Na agricultura familiar, os números seguiram a mesma tendência: crescimento de 9,4% no total aplicado (R$ 107,7 milhões), mas forte queda nos investimentos (-73,3%). O custeio respondeu pela disparada, saltando 67,9%.

Contexto e desafios

O secretário de Agricultura, Enio Bergoli, celebrou os resultados e destacou que o Espírito Santo se manteve como ambiente seguro para o crédito rural.

“Enquanto a maior parte do País enfrentou retração, crescemos mais de 9,2%. O crédito rural é aliado do desenvolvimento sustentável. Nosso sistema robusto de articulação com instituições financeiras dá segurança ao produtor e garante prioridade a segmentos impactados recentemente, como café, mamão, pimenta-do-reino e pescados”, afirmou.

Bergoli lembrou que a meta de longo prazo, estabelecida pelo Pedeag 4 (2023-2032), é alcançar R$ 12 bilhões em crédito aplicado até o fim da década.

Na contramão do Brasil

O desempenho capixaba chama atenção porque ocorre em um cenário nacional adverso, de juros altos e retração de 21% no volume aplicado.
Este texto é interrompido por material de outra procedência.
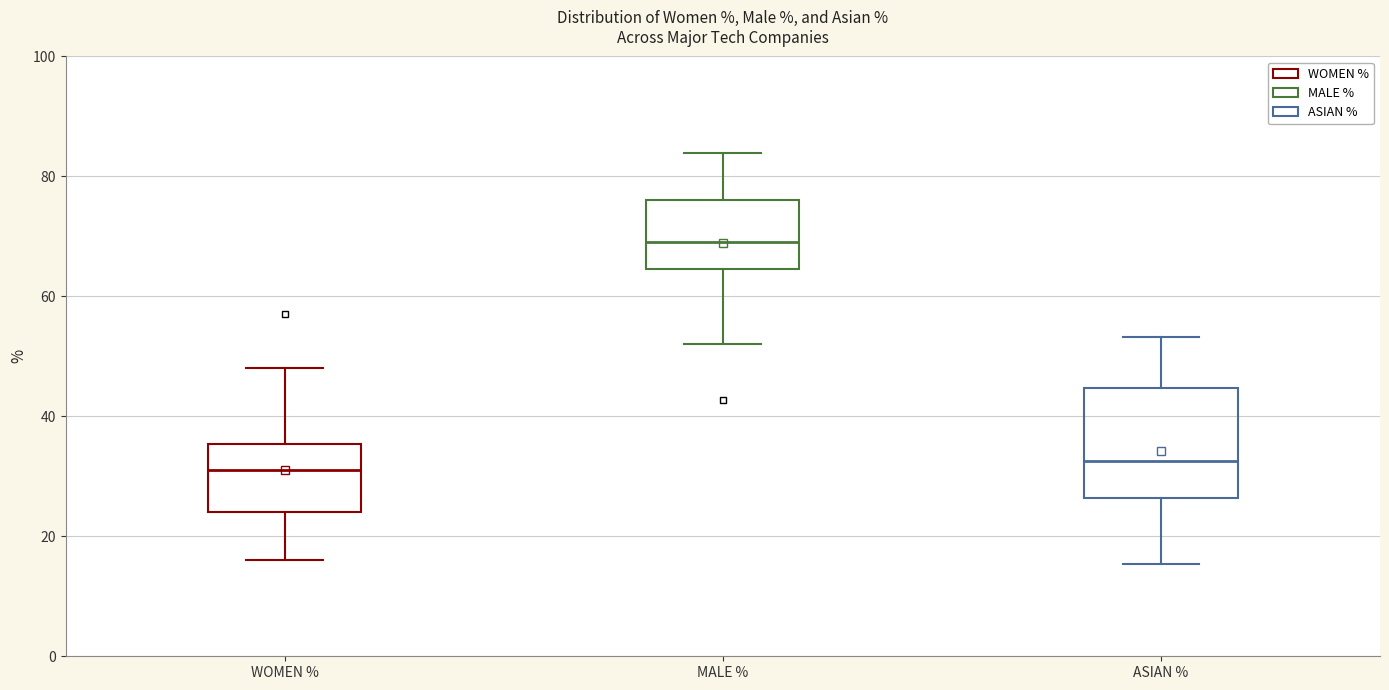

Reading left to right, read every box against the y-axis: the position of its median line, the range the box covers, and the ends of its whiskers. The values are not printed on the chart, so give them approximately, as read against the axis.

WOMEN %: median 32, box 24 to 36, whiskers 16 to 48
MALE %: median 70, box 64 to 76, whiskers 52 to 84
ASIAN %: median 32, box 26 to 44, whiskers 16 to 54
A parceria com bancos públicos e cooperativas — Banco do Brasil, Caixa, Banestes, Sicoob, Sicredi e Cresol, entre outros — tem sido apontada como diferencial.

Para especialistas, a capacidade do Espírito Santo em manter ritmo de crescimento reforça o protagonismo do agronegócio local e amplia a confiança no ambiente de negócios rurais, especialmente em cadeias como café e fruticultura, que respondem por boa parte das exportações capixabas.

📌 O que você precisa saber

  • ES cresceu 9,2% em crédito rural em julho; Brasil caiu 21%.

  • Foram R$ 587,7 milhões aplicados em 2,2 mil operações.

  • Custeio (+19,6%) e comercialização (+12%) puxaram a alta; investimento caiu 46,8%.

  • Agricultura familiar também cresceu 9,4%, mas com queda nos aportes de longo prazo.

  • Meta é atingir R$ 9,8 bilhões em crédito até junho de 2026 e R$ 12 bilhões até 2032.